* [Source document]:

+--

I am new to Docker containers and still in the learning phase. I am trying to test the below code in my Kubernetes free account.
apiVersion: v1
kind: Pod
metadata:
name: two-containers
spec:
restartPolicy: Never
volumes:
- name: shared-data
emptyDir: {}
containers:
- name: nginx-container
image: nginx
volumeMounts:
- name: shared-data
mountPath: /usr/share/nginx/html
- name: debian-container
image: debian
volumeMounts:
- name: shared-data
mountPath: /pod-data
command: ["/bin/sh"]
args: ["-c", "echo Hello from the debian container > /pod-data/index.html"]
this part is working fine.
However when I run the Debian container it terminates immediately after writing /pod-data/index.html
to shared volume path, and I cannot figure out why this is happening.
Has anyone come across this scenario before, who has a possible solution.
Because it executes command specified and then finishes. Script is finished, there is nothing more to do, so pod is terminated. Pods and Docker containers are supposed to be long running processes. If you need to run script that runs and then completes - you should consider using Jobs.
command: ["/bin/sh"]
args: ["-c", "echo Hello from the debian container > /pod-data/index.html"]
if you look at the debian container, you see that it is writing 'Hello from the debian container' to /pod-data/index.html.
the process is complete and there is nothing more to be done. hence the container gets terminated.
On the other hand, the nginx container runs a daemon process that runs all the time serving the web content to end users and hence it would continue to run.

+--

* [What you are asked to do]:
Please translate this sentence from the Docker pod discussion into Spanish: "Pods and Docker containers are supposed to be long running processes."

+--

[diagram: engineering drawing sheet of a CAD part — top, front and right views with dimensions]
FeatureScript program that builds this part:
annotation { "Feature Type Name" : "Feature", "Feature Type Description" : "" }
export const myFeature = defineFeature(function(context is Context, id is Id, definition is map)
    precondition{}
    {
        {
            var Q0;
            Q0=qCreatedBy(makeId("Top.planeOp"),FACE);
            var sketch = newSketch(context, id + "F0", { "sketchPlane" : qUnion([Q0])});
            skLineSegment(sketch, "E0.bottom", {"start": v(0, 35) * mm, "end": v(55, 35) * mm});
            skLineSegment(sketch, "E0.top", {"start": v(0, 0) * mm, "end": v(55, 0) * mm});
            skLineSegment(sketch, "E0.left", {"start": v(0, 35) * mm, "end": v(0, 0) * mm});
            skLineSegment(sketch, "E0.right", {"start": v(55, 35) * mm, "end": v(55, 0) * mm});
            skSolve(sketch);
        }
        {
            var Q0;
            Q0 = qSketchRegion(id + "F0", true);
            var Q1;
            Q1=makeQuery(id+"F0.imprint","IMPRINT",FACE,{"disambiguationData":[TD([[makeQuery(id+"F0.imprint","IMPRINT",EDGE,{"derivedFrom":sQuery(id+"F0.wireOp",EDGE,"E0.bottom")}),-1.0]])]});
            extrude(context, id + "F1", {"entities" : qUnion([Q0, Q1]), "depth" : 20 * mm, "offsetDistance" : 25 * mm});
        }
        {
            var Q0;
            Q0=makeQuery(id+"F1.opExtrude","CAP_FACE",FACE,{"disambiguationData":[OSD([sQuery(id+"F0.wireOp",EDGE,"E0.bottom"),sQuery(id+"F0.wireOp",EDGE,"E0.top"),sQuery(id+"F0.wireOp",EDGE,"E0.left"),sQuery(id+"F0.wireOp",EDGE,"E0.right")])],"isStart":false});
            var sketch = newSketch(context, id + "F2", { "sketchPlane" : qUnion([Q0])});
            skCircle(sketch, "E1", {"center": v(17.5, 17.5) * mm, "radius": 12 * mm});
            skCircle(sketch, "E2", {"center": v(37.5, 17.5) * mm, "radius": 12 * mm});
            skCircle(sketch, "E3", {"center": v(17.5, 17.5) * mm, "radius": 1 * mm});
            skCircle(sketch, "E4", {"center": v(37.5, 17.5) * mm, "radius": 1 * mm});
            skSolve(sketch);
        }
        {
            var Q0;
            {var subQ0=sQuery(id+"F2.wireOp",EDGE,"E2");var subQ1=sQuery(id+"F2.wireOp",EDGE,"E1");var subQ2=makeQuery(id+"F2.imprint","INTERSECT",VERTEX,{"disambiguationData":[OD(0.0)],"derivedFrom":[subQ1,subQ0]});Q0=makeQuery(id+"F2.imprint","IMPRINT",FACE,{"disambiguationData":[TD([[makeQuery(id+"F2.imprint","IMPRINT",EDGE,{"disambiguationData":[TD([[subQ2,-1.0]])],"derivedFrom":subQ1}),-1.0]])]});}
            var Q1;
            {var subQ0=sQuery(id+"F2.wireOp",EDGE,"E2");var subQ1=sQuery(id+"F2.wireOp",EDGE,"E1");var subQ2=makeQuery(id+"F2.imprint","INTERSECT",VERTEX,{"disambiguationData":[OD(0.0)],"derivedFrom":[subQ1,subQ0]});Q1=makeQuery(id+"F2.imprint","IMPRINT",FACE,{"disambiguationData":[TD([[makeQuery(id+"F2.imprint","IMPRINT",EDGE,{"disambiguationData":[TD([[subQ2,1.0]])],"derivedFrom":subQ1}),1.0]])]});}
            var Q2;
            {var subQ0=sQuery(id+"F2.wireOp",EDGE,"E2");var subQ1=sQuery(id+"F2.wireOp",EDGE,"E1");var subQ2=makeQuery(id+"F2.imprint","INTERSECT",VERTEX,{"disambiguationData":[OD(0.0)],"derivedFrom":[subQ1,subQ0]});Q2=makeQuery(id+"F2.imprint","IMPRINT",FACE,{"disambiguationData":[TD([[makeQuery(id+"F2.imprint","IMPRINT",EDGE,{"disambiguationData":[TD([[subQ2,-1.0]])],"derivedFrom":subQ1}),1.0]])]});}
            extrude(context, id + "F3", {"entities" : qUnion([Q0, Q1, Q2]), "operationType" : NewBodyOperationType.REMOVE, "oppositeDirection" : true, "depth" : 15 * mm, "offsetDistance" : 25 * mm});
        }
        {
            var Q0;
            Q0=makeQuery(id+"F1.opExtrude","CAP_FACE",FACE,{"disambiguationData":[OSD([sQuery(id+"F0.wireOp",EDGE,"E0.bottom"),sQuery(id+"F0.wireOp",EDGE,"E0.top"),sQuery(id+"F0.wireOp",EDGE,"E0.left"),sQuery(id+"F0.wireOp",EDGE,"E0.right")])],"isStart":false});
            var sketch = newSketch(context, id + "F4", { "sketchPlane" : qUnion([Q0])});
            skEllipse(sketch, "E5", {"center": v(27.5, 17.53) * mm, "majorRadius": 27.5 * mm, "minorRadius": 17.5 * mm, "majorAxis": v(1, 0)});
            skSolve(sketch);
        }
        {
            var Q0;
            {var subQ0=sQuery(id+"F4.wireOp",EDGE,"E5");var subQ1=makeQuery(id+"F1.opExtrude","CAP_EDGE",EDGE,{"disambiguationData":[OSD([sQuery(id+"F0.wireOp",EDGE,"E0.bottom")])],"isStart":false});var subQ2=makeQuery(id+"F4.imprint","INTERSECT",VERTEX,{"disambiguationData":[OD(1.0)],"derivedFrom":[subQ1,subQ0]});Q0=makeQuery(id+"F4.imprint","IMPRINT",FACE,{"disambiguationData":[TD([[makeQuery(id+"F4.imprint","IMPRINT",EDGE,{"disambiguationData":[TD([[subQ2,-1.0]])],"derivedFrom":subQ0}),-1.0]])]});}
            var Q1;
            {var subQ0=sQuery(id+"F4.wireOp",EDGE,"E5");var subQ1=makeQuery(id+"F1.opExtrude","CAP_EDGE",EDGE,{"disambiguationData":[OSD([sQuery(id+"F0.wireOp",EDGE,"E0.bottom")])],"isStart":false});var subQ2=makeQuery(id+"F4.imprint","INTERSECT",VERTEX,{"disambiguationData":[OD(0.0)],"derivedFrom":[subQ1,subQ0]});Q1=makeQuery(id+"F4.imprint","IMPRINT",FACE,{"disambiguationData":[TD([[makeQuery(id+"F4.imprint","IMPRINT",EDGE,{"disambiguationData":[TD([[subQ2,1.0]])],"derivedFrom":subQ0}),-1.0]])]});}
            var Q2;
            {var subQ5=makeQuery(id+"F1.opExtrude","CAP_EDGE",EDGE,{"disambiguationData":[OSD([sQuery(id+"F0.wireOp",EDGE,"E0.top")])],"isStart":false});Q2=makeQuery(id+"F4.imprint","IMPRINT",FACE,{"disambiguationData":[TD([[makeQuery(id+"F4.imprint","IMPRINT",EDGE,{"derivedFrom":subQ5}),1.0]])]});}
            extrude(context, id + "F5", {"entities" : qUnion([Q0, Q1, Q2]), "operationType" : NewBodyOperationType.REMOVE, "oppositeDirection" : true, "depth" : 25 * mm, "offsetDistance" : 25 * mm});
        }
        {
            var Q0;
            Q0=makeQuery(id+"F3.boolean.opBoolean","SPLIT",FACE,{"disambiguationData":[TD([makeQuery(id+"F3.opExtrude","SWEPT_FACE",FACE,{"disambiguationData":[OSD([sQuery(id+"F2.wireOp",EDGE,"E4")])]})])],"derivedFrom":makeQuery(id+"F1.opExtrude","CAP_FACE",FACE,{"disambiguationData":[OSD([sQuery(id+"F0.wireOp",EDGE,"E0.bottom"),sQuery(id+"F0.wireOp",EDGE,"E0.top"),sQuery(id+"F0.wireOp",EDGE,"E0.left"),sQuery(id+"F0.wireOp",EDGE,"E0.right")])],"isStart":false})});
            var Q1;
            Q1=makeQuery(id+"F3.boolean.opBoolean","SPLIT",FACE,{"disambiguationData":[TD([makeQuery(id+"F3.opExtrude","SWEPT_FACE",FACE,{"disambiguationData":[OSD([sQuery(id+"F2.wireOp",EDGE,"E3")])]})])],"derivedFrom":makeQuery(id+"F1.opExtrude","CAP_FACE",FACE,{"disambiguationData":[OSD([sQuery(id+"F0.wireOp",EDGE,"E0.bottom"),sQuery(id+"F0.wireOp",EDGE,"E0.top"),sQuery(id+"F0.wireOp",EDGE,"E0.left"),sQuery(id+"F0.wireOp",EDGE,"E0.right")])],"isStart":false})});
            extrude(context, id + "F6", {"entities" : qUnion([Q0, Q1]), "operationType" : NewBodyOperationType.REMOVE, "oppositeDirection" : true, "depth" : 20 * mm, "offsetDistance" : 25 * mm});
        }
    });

+--

* [Exercise solution]:
Los pods y los contenedores de Docker están pensados para ser procesos de larga duración.